◆ **Exercise requirements**: Recast every line of the items below as a Markdown table with the columns "Row" and "Line," numbering each row and omitting blank lines. Leave the pictures out of the table.
****************
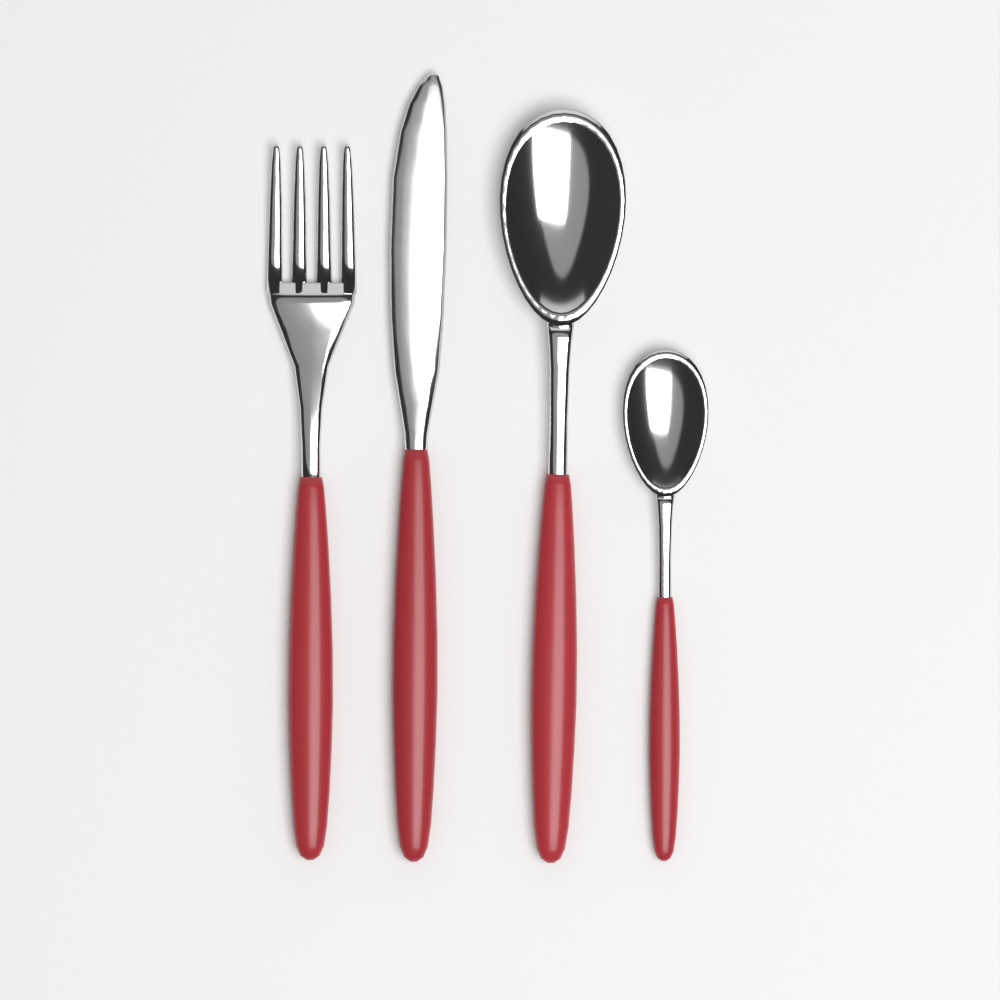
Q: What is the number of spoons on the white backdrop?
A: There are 2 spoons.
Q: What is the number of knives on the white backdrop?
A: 1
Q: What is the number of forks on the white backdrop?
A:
****************
◆ **Answer to the problem**:
| Row | Line |
|---|---|
| 1 | Q: What is the number of spoons on the white backdrop? |
| 2 | A: There are 2 spoons. |
| 3 | Q: What is the number of knives on the white backdrop? |
| 4 | A: 1 |
| 5 | Q: What is the number of forks on the white backdrop? |
| 6 | A: |